Here, rather than their incompatible languages creating distance that defines their identities in opposition to one another, Alice begins to understand Humpty Dumpty. She adds the word “slithy” to her vocabulary, expanding her identity to belong a little more in the Looking-Glass world. Understanding their language, starting with one word, makes her feel a greater kinship with its inhabitants.
Although Alice can be seen as a proxy for the reader, sharing certain expectations and customs, she is not their clone. Because Carroll was writing in 1871, an inevitable gap exists between his Victorian schoolchild protagonist and the story’s modern audience. As the reader encounters Alice’s responses to Humpty Dumpty and “Jabberwocky,” a one-way dialogue is created, and the reader constructs their identity based on their similarities to and differences from Alice. While interacting with “Jabberwocky” mirrors language acquisition in its power to create new meaning, Alice’s interaction with Humpty Dumpty mirrors identity formation. As they witness this interaction, readers form their own identity by measuring their own reactions against Alice’s. The identity formation that the reader both witnesses in Alice and experiences personally is brought about by Humpty Dumpty’s use of language, even though his communication itself is nonsensical.
Carroll’s writing, through “Jabberwocky” and Alice’s interaction with Humpty Dumpty, drives the reader to reconsider and expand their language and identity. Rather than being a story that can be regarded as simply playful and humorous, Through the Looking Glass invites the reader to contemplate the very process of language acquisition during interpretation. Carroll’s writing proposes that meaningful growth stems from contact with nonsense. In fact, he suggests that nonsense language and ideas are worth our attention. For as shown in Through the Looking Glass, even if an idea itself seems meaningless, an encounter with it can construct productive meaning.
Works Cited
Carroll, Lewis. Through the Looking Glass. Oxford University Press, 2007.

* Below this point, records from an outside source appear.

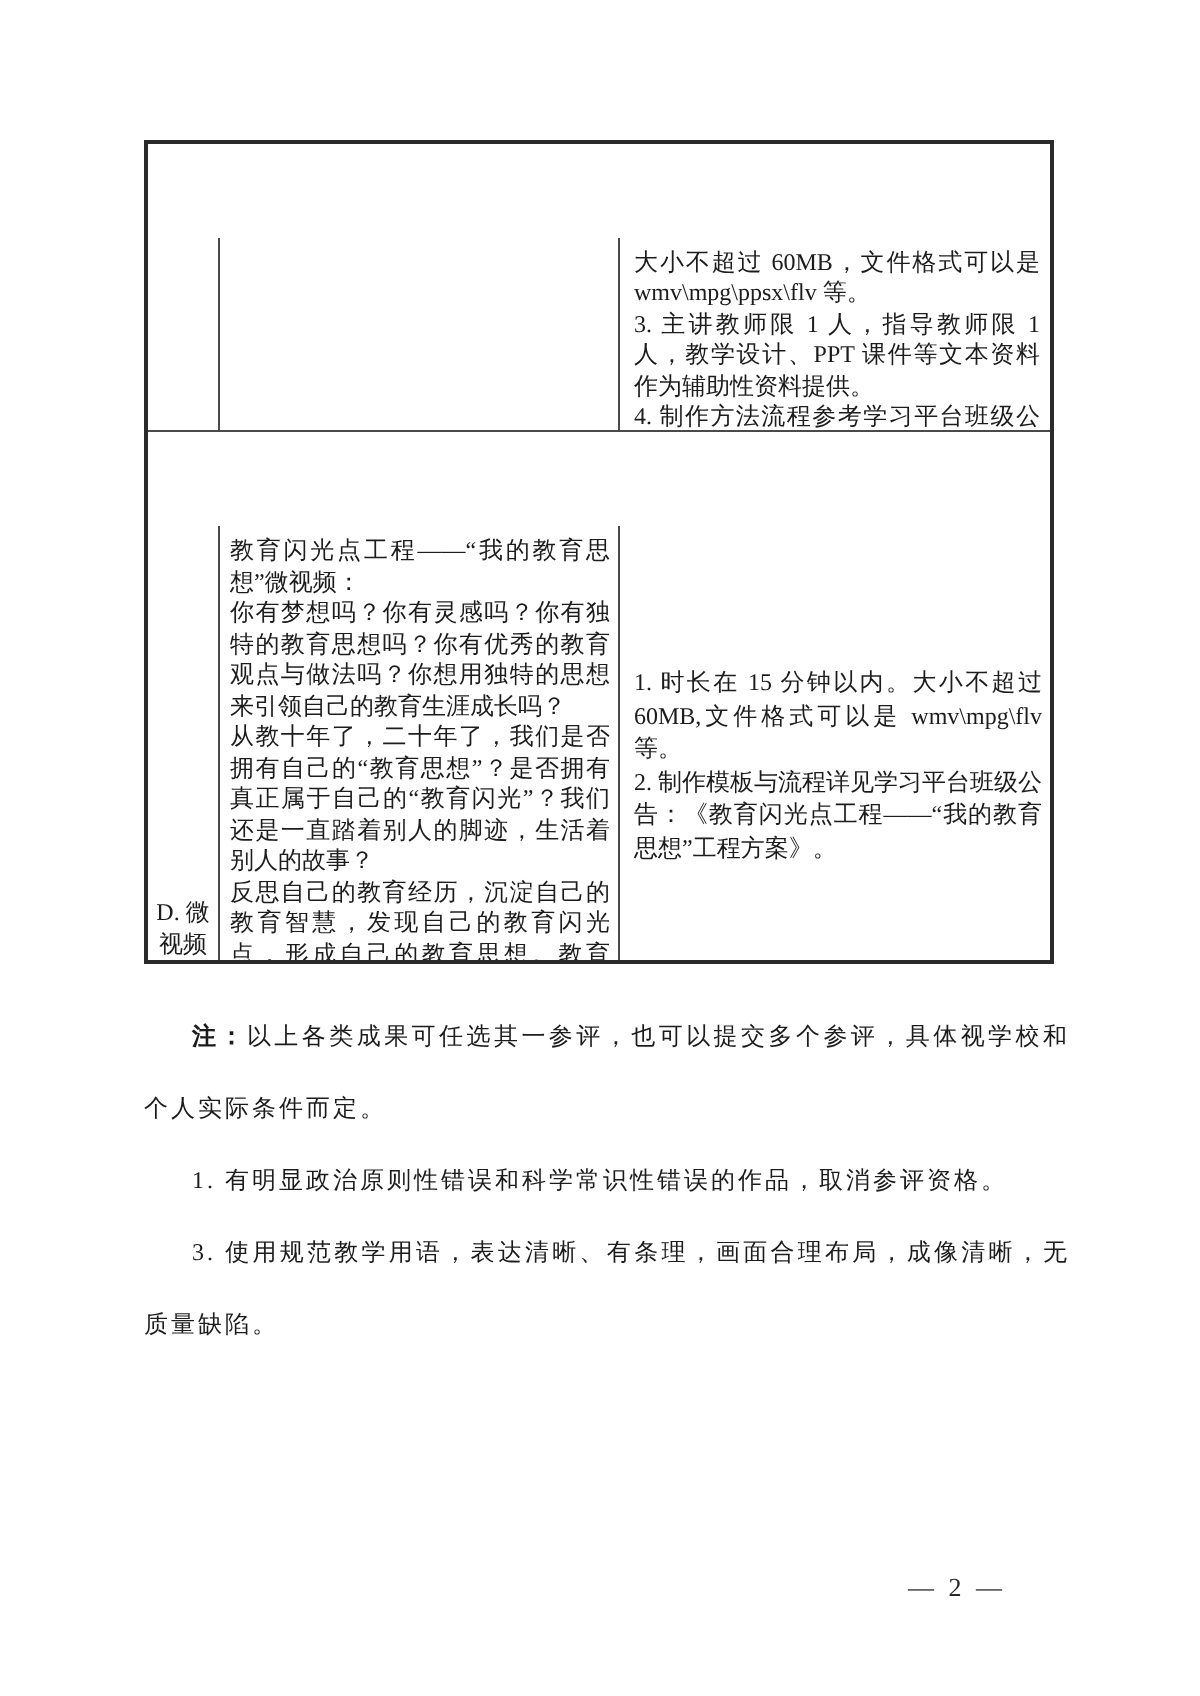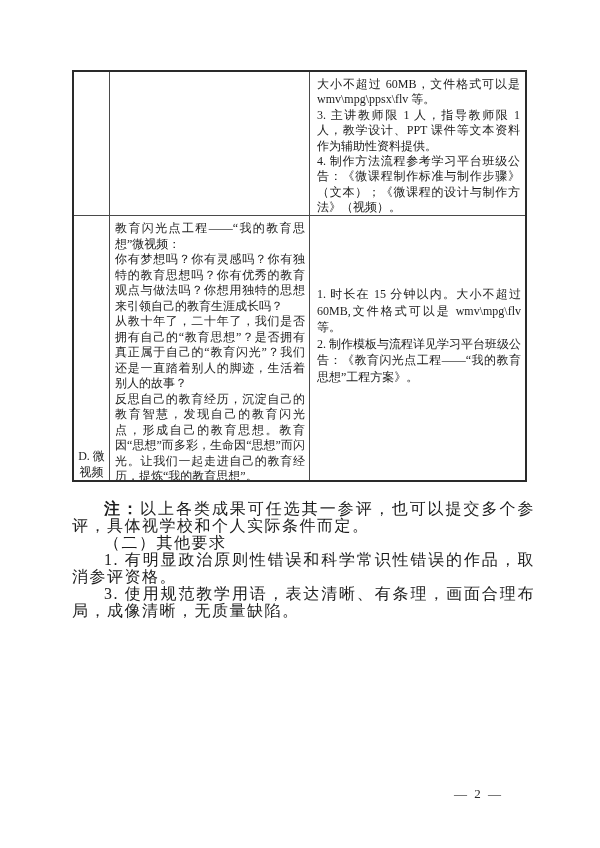--- a/index.html
+++ b/index.html
@@ -15,38 +15,38 @@
   }
   
   .tbl {
     position:absolute; left:72px; top:70px;
     width:455px; height:412px;
     border:2px solid #2a2a2a;
     display:grid;
     grid-template-columns:36px 200px 1fr;
     grid-template-rows:144px 1fr;
   }
-  .cell { border-right:1px solid #4a4a4a; border-bottom:1px solid #4a4a4a; overflow:hidden; }
+  .cell { border-right:1px solid #4a4a4a; border-bottom:1px solid #4a4a4a; overflow:hidden;margin-top:47px; }
   .cell.last-col { border-right:none; }
   .cell.last-row { border-bottom:none; }
   .cell p { margin:0; }
   .t-txt { font-size:12px; line-height:15.4px; text-align:justify; }
   .c-req1 { padding:5px 5px 2px 7px; }
   .c-desc { padding:5px 4px 2px 5px; line-height:15.5px; }
   .c-req2 { padding:70px 4px 2px 7px; line-height:16.6px; }
   .c-label {
     display:flex; flex-direction:column; align-items:center;
     justify-content:flex-end; padding-top:46px;
     font-size:12px; line-height:16px; text-align:center;
   }
   .bold { font-weight:normal; }
   
   .notes {
     position:absolute; left:72px; top:500px; width:463px;
-    font-size:16px; line-height:17px; letter-spacing:1.5px;
+    font-size:12px; line-height:36px; letter-spacing:1.5px;
     text-align:justify;
   }
   .para { margin:0; text-indent:2em; }
   
   .pagenum {
     position:absolute; left:72px; top:786px; width:463px;
     text-align:right; padding-right:32px;
     font-size:13px; letter-spacing:2px; color:#2a2a2a;
   }
 </style>
@@ -76,20 +76,19 @@
       <p>反思自己的教育经历，沉淀自己的教育智慧，发现自己的教育闪光点，形成自己的教育思想。教育因“思想”而多彩，生命因“思想”而闪光。让我们一起走进自己的教育经历，提炼“我的教育思想”。</p>
     </div>
     <div class="cell c-req2 t-txt last-col last-row">
       <p>1. 时长在 15 分钟以内。大小不超过 60MB,文件格式可以是 wmv\mpg\flv 等。</p>
       <p>2. 制作模板与流程详见学习平台班级公告：《教育闪光点工程——“我的教育思想”工程方案》。</p>
     </div>
   </div>
 
   <div class="notes">
     <p class="para"><b>注：</b><span>以上各类成果可任选其一参评，也可以提交多个参评，具体视学校和个人实际条件而定。</span></p>
-    <p class="para">（二）其他要求</p>
     <p class="para">1. 有明显政治原则性错误和科学常识性错误的作品，取消参评资格。</p>
     <p class="para">3. 使用规范教学用语，表达清晰、有条理，画面合理布局，成像清晰，无质量缺陷。</p>
   </div>
 
   <div class="pagenum">— 2 —</div>
 
 </div>
 
 </body></html>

Gombrich, E. H. Art and Illusion: A Study in the Psychology of Pictorial Representation - Millennium Edition. Princeton University Press, 1969. JSTOR, https://doi.org/10.2307/jj.5425926. Accessed 11 Nov. 2024.
Bakhtin, Mikhail. Problems of Dostoevsky’s Poetics. Edited and Translated by Caryl Emerson, University of Minnesota Press, 1984. JSTOR, https://doi.org/10.5749/j.ctt22727z1. Accessed 11 Nov. 2024.
Brand, Amy. “On Language and Humanity: In Conversation with Noam Chomsky.” The MIT Press Reader, The MIT Press, 12 Aug. 2019, thereader.mitpress.mit.edu/noam-chomsky-interview/.